* _PROBLEM TO WORK ON_:
Report every line of the records below that includes the string "middle".

::: DATA EXCERPTS :::

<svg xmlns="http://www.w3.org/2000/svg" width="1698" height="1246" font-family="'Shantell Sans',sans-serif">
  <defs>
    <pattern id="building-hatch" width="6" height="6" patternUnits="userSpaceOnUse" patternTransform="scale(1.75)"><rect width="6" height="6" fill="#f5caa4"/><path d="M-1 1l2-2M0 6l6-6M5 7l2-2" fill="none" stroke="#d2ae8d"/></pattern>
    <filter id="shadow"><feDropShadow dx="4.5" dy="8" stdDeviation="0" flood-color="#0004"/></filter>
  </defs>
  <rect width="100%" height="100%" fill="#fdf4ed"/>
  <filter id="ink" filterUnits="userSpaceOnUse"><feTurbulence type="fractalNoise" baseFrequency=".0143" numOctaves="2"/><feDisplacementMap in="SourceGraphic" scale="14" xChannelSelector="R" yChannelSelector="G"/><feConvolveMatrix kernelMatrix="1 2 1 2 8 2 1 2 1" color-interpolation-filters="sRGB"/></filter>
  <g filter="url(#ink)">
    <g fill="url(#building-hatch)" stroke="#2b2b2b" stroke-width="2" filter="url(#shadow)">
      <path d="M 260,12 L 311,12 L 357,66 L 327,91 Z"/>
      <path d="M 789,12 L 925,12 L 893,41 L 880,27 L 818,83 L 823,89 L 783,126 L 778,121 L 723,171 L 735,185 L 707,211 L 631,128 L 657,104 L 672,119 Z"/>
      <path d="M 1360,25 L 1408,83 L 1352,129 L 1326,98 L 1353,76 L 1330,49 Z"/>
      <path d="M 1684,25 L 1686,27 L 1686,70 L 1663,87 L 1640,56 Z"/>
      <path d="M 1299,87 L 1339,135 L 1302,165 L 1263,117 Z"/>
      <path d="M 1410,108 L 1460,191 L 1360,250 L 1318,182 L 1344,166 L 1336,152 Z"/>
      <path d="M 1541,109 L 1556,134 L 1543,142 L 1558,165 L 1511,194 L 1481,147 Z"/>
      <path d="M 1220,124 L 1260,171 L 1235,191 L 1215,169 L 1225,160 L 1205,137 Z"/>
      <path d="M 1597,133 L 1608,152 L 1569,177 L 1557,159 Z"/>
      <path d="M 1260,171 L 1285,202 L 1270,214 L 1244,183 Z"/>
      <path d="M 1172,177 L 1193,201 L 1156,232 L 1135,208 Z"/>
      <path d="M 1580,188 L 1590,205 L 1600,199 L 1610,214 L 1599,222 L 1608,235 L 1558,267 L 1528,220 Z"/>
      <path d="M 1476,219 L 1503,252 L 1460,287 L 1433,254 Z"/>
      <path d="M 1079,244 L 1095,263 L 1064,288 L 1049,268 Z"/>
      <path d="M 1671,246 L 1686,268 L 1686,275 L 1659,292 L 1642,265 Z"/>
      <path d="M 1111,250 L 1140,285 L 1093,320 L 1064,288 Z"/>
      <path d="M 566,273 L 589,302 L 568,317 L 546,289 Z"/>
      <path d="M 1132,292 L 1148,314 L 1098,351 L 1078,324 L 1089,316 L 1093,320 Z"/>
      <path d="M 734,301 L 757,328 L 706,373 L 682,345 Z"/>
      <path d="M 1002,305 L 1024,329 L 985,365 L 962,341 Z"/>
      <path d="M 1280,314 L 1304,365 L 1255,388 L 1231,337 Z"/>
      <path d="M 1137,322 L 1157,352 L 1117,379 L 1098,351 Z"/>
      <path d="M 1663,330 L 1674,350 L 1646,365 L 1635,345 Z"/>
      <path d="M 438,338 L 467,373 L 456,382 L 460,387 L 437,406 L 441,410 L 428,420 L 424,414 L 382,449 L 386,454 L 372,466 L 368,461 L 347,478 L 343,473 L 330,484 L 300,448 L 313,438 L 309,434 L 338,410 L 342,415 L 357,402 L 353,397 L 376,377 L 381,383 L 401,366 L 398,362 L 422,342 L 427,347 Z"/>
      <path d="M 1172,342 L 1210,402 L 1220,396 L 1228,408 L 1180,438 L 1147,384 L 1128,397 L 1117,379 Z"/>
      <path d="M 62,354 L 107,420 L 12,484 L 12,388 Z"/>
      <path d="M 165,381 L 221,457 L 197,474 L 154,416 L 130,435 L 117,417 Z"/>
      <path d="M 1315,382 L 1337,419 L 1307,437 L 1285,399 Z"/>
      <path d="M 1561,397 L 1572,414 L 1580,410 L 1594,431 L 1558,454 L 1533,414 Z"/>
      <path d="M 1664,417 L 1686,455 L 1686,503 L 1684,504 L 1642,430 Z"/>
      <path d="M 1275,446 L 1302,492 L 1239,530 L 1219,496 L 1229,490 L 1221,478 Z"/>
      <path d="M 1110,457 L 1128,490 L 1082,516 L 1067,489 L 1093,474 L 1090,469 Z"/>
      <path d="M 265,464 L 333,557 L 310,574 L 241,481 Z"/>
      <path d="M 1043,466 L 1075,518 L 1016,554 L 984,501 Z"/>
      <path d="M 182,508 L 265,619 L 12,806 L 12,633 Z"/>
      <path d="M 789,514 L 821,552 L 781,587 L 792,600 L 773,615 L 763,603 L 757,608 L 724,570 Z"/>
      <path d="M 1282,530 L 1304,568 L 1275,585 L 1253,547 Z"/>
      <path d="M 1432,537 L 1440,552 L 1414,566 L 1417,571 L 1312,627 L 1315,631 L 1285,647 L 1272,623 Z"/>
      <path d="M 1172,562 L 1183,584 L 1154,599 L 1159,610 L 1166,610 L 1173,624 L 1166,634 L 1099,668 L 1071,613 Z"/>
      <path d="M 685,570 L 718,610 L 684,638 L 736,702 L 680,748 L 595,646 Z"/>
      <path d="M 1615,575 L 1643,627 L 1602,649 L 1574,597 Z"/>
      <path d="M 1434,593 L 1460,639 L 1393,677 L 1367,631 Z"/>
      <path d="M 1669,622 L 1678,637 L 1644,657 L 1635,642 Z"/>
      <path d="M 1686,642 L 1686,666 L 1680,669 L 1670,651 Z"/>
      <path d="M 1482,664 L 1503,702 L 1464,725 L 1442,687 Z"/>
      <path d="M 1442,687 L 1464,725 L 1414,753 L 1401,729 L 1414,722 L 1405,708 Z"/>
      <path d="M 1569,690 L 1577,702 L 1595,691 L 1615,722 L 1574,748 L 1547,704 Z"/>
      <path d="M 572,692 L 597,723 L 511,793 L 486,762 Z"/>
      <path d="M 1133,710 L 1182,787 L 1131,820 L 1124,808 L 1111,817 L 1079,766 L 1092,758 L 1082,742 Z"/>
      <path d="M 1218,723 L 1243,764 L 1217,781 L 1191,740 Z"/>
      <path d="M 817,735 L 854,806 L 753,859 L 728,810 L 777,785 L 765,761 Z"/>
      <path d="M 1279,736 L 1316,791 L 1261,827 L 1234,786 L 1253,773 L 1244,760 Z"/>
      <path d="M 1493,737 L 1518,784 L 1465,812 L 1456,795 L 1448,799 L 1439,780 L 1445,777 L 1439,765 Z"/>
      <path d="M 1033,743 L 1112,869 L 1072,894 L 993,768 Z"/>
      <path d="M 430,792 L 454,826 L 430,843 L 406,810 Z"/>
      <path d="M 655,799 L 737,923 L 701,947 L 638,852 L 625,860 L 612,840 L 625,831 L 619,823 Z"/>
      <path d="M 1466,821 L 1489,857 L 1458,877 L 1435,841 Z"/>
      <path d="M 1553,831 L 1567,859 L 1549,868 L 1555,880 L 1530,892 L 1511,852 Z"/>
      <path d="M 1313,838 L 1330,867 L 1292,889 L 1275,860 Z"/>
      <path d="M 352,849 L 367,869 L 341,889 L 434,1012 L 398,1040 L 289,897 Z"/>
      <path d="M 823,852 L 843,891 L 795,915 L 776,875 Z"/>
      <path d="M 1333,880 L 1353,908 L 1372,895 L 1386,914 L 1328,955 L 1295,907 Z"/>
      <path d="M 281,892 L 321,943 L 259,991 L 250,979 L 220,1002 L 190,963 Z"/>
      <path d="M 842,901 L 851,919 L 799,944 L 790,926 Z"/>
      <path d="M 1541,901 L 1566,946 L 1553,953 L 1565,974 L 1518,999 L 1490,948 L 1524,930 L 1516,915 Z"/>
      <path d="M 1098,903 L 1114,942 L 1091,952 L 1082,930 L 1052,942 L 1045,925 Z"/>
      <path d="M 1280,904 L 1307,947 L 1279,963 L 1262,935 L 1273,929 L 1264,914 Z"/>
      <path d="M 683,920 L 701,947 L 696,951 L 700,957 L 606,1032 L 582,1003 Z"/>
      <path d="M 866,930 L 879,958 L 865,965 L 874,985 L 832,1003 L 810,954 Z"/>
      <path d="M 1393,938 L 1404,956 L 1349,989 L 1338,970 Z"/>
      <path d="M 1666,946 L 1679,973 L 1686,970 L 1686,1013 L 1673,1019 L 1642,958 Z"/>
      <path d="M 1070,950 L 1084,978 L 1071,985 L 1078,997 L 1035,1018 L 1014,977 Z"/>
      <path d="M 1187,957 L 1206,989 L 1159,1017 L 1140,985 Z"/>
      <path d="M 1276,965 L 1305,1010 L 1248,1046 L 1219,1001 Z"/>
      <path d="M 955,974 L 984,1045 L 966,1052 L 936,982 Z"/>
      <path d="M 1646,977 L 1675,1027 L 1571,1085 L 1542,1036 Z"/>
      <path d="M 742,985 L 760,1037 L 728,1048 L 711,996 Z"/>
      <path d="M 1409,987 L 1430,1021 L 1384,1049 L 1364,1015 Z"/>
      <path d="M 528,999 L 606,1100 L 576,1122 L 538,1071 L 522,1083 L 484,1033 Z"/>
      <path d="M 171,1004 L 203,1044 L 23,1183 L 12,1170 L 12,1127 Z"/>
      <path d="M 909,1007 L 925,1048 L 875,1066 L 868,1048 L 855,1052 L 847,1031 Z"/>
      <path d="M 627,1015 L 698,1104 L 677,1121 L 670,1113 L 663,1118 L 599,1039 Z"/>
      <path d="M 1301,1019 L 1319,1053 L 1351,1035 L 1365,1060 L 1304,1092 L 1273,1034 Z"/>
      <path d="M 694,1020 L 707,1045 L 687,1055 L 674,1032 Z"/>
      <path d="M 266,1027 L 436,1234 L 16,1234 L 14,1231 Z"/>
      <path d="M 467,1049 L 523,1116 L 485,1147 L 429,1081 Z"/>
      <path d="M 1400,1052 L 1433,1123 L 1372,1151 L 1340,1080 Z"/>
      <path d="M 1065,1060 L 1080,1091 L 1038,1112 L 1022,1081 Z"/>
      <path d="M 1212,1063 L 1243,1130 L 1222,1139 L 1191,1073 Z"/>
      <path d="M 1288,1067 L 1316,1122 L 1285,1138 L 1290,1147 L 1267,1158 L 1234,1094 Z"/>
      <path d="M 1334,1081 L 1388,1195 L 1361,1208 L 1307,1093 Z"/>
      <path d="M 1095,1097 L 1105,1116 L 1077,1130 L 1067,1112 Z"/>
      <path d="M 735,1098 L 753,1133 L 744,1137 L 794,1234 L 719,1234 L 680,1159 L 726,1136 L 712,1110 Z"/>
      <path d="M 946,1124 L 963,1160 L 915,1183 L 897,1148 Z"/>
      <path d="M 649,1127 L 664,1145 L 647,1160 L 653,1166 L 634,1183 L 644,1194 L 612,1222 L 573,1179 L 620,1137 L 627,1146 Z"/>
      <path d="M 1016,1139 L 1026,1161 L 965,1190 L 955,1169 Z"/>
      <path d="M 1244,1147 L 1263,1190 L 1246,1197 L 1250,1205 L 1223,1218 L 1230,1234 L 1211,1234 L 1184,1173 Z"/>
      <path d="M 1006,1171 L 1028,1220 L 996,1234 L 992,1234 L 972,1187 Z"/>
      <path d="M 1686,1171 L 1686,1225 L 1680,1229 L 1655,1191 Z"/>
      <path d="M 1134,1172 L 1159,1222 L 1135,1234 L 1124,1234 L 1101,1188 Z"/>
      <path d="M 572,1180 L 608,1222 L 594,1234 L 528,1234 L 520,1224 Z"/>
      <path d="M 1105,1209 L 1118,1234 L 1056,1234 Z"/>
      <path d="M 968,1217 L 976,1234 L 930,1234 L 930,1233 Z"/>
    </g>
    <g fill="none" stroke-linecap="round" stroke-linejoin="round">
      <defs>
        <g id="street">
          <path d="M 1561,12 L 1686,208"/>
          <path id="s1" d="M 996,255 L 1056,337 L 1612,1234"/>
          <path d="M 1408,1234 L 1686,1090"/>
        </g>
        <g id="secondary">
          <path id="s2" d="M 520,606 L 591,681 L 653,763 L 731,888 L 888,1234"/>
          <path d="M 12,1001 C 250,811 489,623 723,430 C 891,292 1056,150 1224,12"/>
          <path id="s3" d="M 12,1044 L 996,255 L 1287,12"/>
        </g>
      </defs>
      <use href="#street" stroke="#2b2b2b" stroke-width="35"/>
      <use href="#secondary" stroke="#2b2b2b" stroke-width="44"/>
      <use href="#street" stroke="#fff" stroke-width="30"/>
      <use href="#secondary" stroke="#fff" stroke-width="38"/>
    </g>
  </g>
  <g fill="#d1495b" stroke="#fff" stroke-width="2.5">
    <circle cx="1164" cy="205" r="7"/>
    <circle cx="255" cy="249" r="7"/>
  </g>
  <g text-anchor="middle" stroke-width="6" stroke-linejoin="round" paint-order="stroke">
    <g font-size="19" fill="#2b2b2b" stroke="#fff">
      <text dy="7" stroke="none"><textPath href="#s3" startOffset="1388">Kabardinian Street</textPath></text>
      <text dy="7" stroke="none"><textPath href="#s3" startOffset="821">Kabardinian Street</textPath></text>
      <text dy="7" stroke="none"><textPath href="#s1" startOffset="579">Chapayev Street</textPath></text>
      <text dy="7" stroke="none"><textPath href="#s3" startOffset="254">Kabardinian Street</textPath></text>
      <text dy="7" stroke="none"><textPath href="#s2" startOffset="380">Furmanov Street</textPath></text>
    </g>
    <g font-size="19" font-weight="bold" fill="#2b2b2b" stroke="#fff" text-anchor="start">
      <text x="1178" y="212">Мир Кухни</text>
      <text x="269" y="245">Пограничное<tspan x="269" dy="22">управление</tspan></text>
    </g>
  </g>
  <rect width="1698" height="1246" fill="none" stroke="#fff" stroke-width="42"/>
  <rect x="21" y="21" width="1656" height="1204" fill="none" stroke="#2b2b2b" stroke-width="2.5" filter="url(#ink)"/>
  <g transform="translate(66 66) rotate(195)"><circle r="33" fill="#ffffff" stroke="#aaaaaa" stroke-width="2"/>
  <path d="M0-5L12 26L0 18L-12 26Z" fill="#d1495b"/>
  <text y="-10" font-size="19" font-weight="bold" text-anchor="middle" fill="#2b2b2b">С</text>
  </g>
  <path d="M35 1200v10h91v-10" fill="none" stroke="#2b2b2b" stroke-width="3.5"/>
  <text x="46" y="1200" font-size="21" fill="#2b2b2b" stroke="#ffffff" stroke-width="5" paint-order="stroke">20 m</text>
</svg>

:::

* _FINAL ANSWER_:
  <g text-anchor="middle" stroke-width="6" stroke-linejoin="round" paint-order="stroke">
  <text y="-10" font-size="19" font-weight="bold" text-anchor="middle" fill="#2b2b2b">С</text>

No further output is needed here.